• INSTRUCTION: Rewrite the lines below as a Markdown table with two columns, Row and Line, giving each row a number and skipping any blank lines.

• GIVEN RECORDS:
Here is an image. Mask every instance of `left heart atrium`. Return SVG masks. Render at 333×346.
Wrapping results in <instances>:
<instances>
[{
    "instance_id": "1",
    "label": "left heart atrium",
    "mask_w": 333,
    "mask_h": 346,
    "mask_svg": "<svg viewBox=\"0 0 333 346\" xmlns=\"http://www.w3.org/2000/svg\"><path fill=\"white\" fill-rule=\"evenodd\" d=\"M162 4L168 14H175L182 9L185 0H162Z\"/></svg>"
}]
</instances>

• SOLUTION FOR THIS PROBLEM:
| Row | Line |
|---|---|
| 1 | Here is an image. Mask every instance of `left heart atrium`. Return SVG masks. Render at 333×346. |
| 2 | Wrapping results in <instances>: |
| 3 | <instances> |
| 4 | [{ |
| 5 |     "instance_id": "1", |
| 6 |     "label": "left heart atrium", |
| 7 |     "mask_w": 333, |
| 8 |     "mask_h": 346, |
| 9 |     "mask_svg": "<svg viewBox=\"0 0 333 346\" xmlns=\"http://www.w3.org/2000/svg\"><path fill=\"white\" fill-rule=\"evenodd\" d=\"M162 4L168 14H175L182 9L185 0H162Z\"/></svg>" |
| 10 | }] |
| 11 | </instances> |